Oleh Wida Puspitosari**

Hegemoni: Penjara Tanpa Dinding

Suarakita.org — Kekuasaan tersebar dimana-mana dan menampilkan banyak rupa. Pada umunya, kekuasaan sendiri didefinisikan sebagai daya atau pengaruh yang dimiliki oleh sesorang atau suatu lembaga untuk memaksakan kehendaknya kepada pihak-pihak lain. Pengertian di atas sejak lama telah digunakan oleh pengamat sejarah, politik dan sosial. Namun kekuasaan semacam itu justru dipandang sebagai hal yang bersifat represif atau kadang opresif. Dewasa ini ilmu pengetahuan sosial sudah memperlihatkan cara membaca kekuasaan yang berbeda — sebab ia bukanlah lagi bersifat subjektif. Kekusaan menyebar tanpa bisa dialokasi dan meresap dalam seluruh jalinan perhubungan sosial. Kekuasaan senantiasa bekerja dan bukan dimiliki oleh oknum siapapun. Ia beroperasi dalam relasi-relasi ilmu pengetahuan dan lembaga-lembaga. Lagipula, transformasi telah membawanya pada sifatnya yang bukan lagi represif, melainkan produktif, dan akan selalu berupaya untuk menormalisasi susunan-susunan yang ada di dalam masyarakat.
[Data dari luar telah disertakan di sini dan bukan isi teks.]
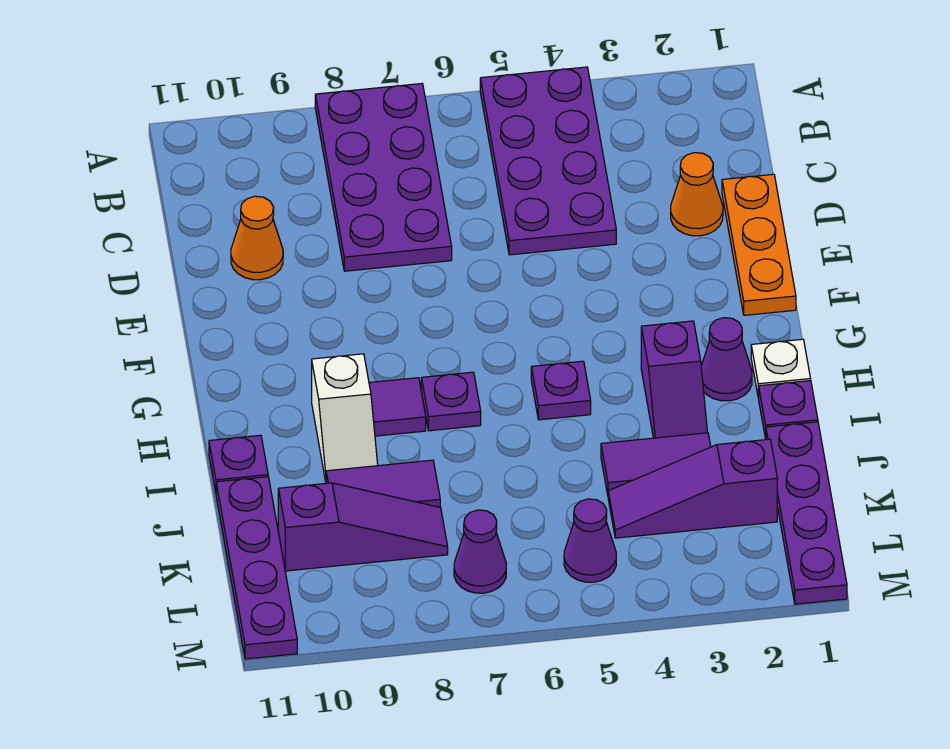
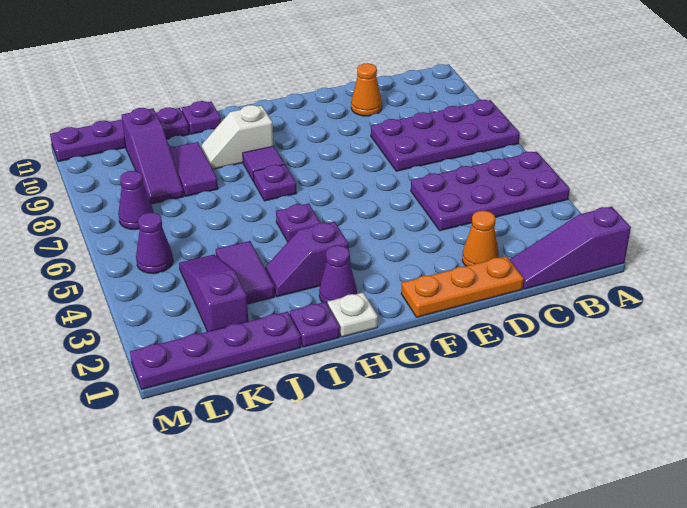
none -> purple slope A1:C1 level 1 top A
Senada dengan paparan di atas, kekuasaan dewasa ini ironisnya menjadi lokus pemaksaan identitas politis beberapa kelompok sosial tertentu. Melalui kekuasaan, supremasi sebuah kelompok sosial terwujud dalam dua cara: sebagai ‘dominasi’ dan sebagai ‘kepentingan intelektual/moral’ atau ‘hegemoni’. Sebuah kelompok sosial dikatakan dominan atas kelompok-kelompok yang dipimpinnya jika ia memiliki pengaruh yang mendorong munculnya consent (persetujuan) atau persetujuan dari kelompok-kelompok tersebut hingga mereka memberikan dukungan sukarela. Dengan kata lain, hegemoni, dalam definisi Gramsci, adalah serangkaian dominasi atas sebagian besar aspek kehidupan manusia, dari ekonomi, sosial, politik, hingga moral dan intelektual, dengan mengedepankan aspek-aspek konsensual nonkoersif (Roger 1982: 21). Lebih jauh lagi, inti dari ide hegemoni ialah merepresentasikan penerapan kekuasaan atas kelas subaltern melalui cara-cara penindasan dan kekerasan simbolik. Selayaknya penjara tanpa dinding, ia akan merasuk ke dalam sekat-sekat kehidupan paling mikro sekalipun dengan menerapkan fungsi pengengaturan serta pengawasan terhadap cara bertindak publik tanpa mereka menyadarinya.

 

Usangnya Konsep Kelas dan Transformasi Perubahan Pergerakan Bagi Subaltern

Seiring dengan dinamika situasi global yang mendorong kita pada perubahan cara berpikir, keadaan semacam ini mau tak mau akan menempatkan ide masyarakat berkelas menjadi usang. Tatanan sosial yang begitu kompleks mensyaratkan relasi politis untuk bertransformasi mengikuti wacana kontekstual yang sedang berdaulat. Diferensiasi di dalam kehidupan sosial tak lama lagi bertaut dengan relasi kelas — namun lebih mengacu pada beragam identitas politis yang saling bertarung dengan menerapkan praktek-praktek diskursif. Dalam konteks perlawanan terhadap kelompok pemegang kekuasaan (oppressor), Laclau dan Mouffe (2001) memaparkan jika hegemoni memiliki validitas dalam menganalisa nodal point (titik temu sebuah rangkaian) dan memungkinkan terbentuknya political frontier yang dapat memicu beragam pertarungan hegemonik, dimana chain of equivalence (mata rantai kesetaraan) akan terbentuk sebagai instrumen perlawanan terhadap rezim penindas.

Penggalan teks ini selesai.